**Selected text**
Which languages are supported in pdfHTML?
This is not a new question. The answer can be found in chapter 6, but this question is asked so frequently that an extra entry in the FAQ section is justified. It's also an occasion to provide some extra information, e.g. about Google's Noto fonts project.
The easy answer to this question is Every language is supported as long as you provide the appropriate font. For instance: if you want to convert an HTML page with a combination of Chinese and English text, you will only see the English text, unless you provide a font that knows how to render Chinese glyphs. This is explained in chapter 6.
A more nuanced answer is Most languages are supported as long as you provide the appropriate font, and as long as you use pdfCalligraph.
If you want to convert an HTML page that contains text in an Indic language, such as Hindi, Kannada, Tamil, Telegu,... iText will have to make ligatures, and the pdfCalligraph add-on is required to achieve this;
If you want to convert an HTML page that contains text in Hebrew, the writing system has to be changed from left-to-right to right-to-left; this also requires the pdfCalligraph add-on;
If you want to convert an HTML page that contains text in Arabic, the writing system has to be change to right-to-left and ligatures have to be made.
These are only some examples of languages, or rather writing systems, that are supported by the pdfCalligraph add-on. New writing systems are added on a regular basis.
Important: pdfCalligraph is not available under an open source license.
We noticed that too many companies were violating the AGPL license, in the sense that they were distributing iText in a closed source application, without purchasing a commercial license. We have successfuly taken legal action against some of these companies, but since it's much easier to prevent abuse than it is to fight abuse. Hence the decision of distributing specific components of iText, such as pdfCalligraph, as proprietary software using a closed source licence. This way, companies have to establish a business relationship with iText Software if they want to use these add-ons. This gives us the opportunity to explain that free / open source software isn't freeware. The iText core library is released as AGPL software. The AGPL is a free software license, but that doesn't mean you can use iText for free in any circumstance. You can only use iText for free if you obey the rules of the AGPL, using the interpretation of the AGPL that is shipped with the source code of iText.

**Data**
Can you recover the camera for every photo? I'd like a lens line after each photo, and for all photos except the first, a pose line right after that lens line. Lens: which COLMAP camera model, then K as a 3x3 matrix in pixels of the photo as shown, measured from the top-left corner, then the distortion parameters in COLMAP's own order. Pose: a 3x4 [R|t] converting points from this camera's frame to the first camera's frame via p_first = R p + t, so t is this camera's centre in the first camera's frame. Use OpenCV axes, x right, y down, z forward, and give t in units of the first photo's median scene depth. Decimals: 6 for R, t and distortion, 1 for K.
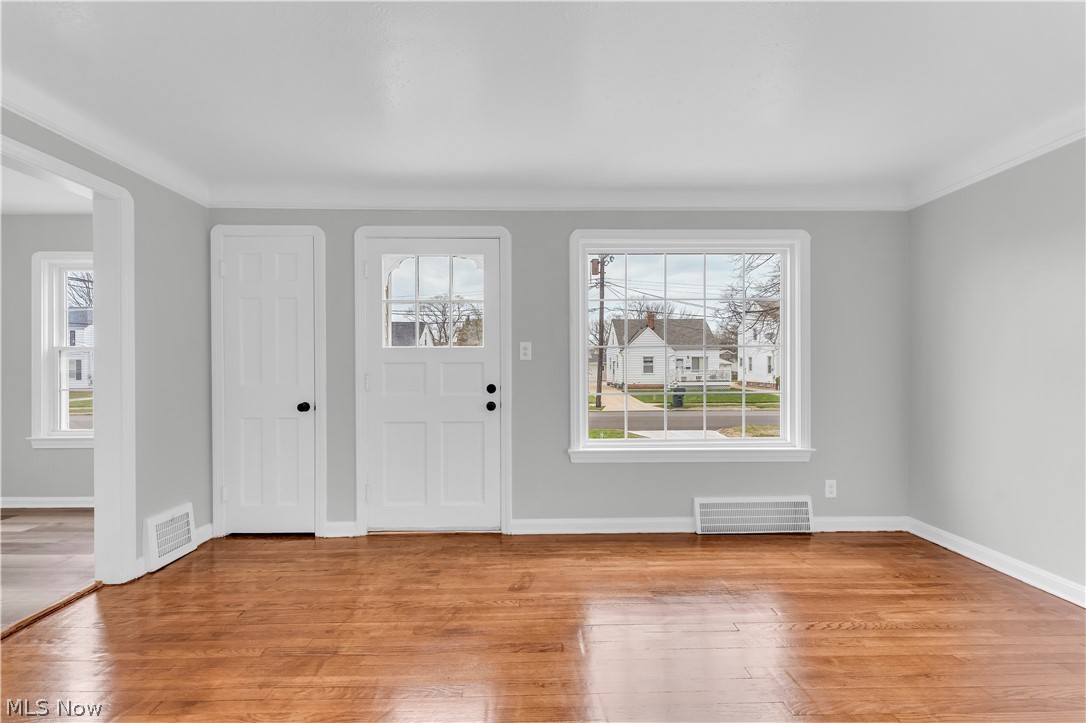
lens RADIAL K [[441.2, 0, 535.6], [0, 441.2, 368.5], [0, 0, 1]] dist [-0.001545, -0.000472]
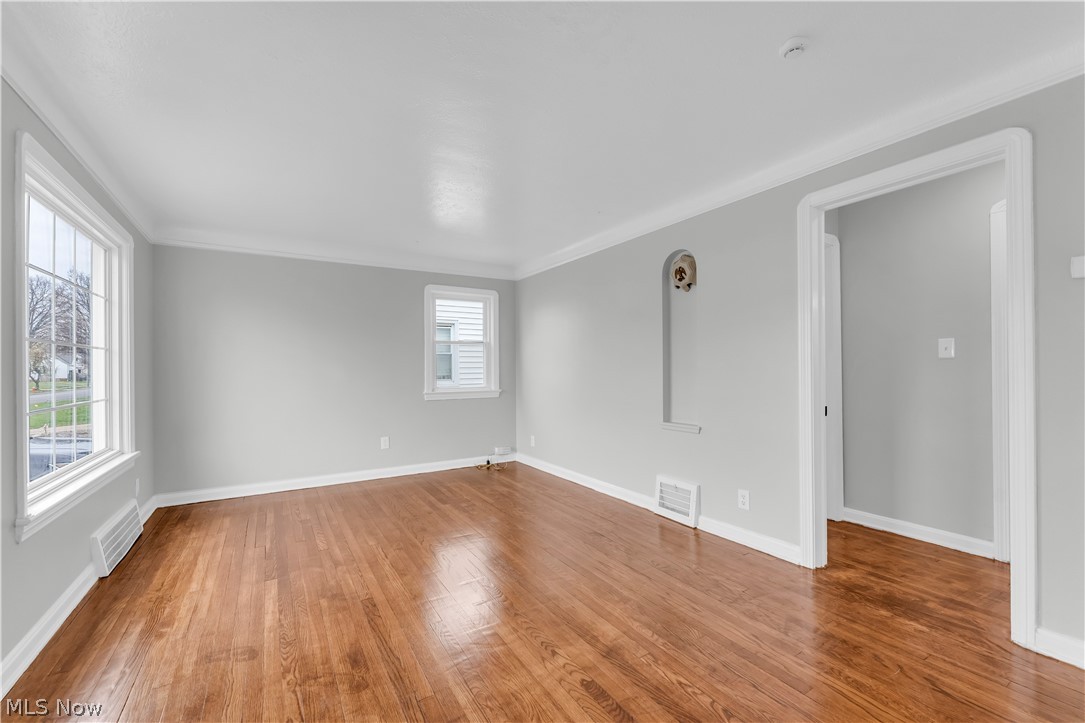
lens RADIAL K [[441.4, 0, 536.2], [0, 441.4, 367.7], [0, 0, 1]] dist [-0.003101, -0.000280]
pose [[-0.505628, 0.008296, 0.862712, -0.838290], [0.014449, 0.999895, -0.001146, 0.002239], [-0.862630, 0.011886, -0.505695, 0.822318]]
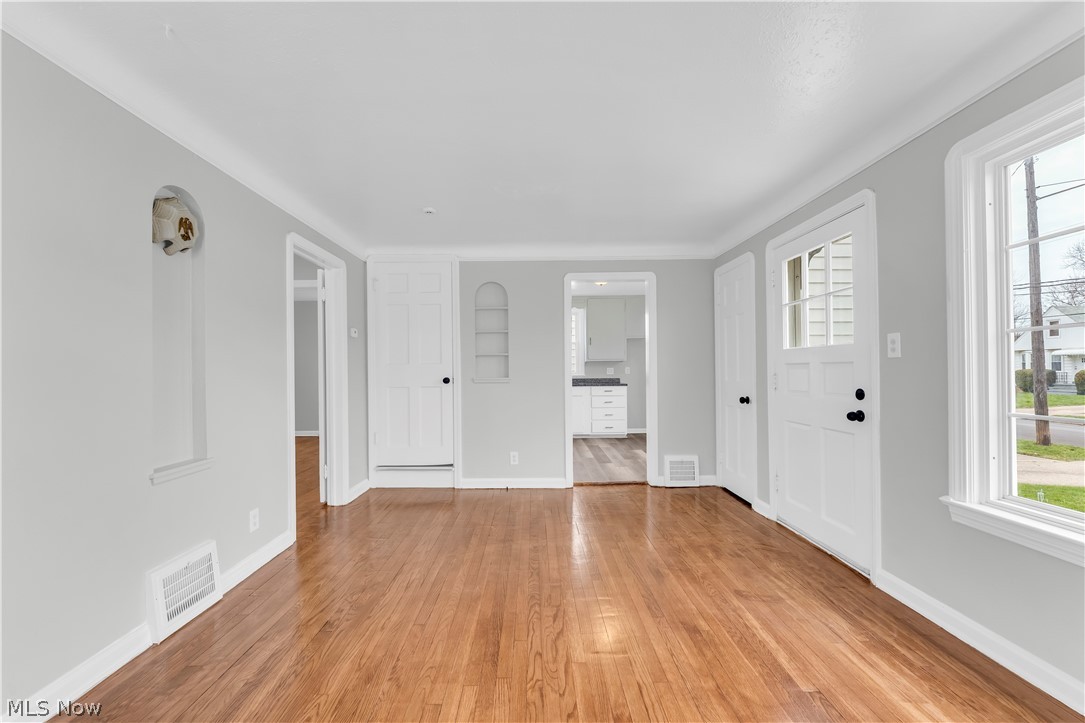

**Questions on the material**
(1) Rewrite the records with "Decimals" changed to "Precision" and everything else kept the same. Leave the pictures out.
(2) Extend the FAQ entry on language support in pdfHTML, picking up right after its final sentence.

**Answer list**
(1)
Can you recover the camera for every photo? I'd like a lens line after each photo, and for all photos except the first, a pose line right after that lens line. Lens: which COLMAP camera model, then K as a 3x3 matrix in pixels of the photo as shown, measured from the top-left corner, then the distortion parameters in COLMAP's own order. Pose: a 3x4 [R|t] converting points from this camera's frame to the first camera's frame via p_first = R p + t, so t is this camera's centre in the first camera's frame. Use OpenCV axes, x right, y down, z forward, and give t in units of the first photo's median scene depth. Precision: 6 for R, t and distortion, 1 for K.
lens RADIAL K [[441.2, 0, 535.6], [0, 441.2, 368.5], [0, 0, 1]] dist [-0.001545, -0.000472]
lens RADIAL K [[441.4, 0, 536.2], [0, 441.4, 367.7], [0, 0, 1]] dist [-0.003101, -0.000280]
pose [[-0.505628, 0.008296, 0.862712, -0.838290], [0.014449, 0.999895, -0.001146, 0.002239], [-0.862630, 0.011886, -0.505695, 0.822318]]

(2)
The screen shot below shows part of the peace.html HTML file that presents the word peace in a couple of hundred languages:
Peace in different languages (HTML)
It isn't complete. For instance, I don't know the translation of the word peace in Abkhaz or Afro-Siminole.
The C07E13_Peace example converts this HTML file to a PDF document as shown in the screen shot below:
Peace in different languages (PDF)
If you look closely, you notice that iText even supports languages such as Amharic, Anglo Saxon (extinct old English), Cherokee, and many other languages. How is this possible?
A glance at the Fonts tab in the Document Properties explains what happened:
Peace in different languages (PDF fonts)
We added the fonts/noto/ directory to the
FontProvider. In this folder, you will find 95
.ttf files taken from the Google Noto fonts project:
Google has been developing a font family called Noto, which aims to support all languages with a harmonious look and feel. Noto is Google's answer to tofu. The name noto is to convey the idea that Google's goal is to see "no more tofu". Noto has multiple styles and weights, and is freely available to all. The comprehensive set of fonts and tools used in Google's development is available in Google's GitHub repositories.
Note that tofu in the context of NOTO doesn't refer to food, but to the blocks resembling tofu that are shown when a glyph can't be rendered:
Glyphs that can't be shown are replaced with "tofu"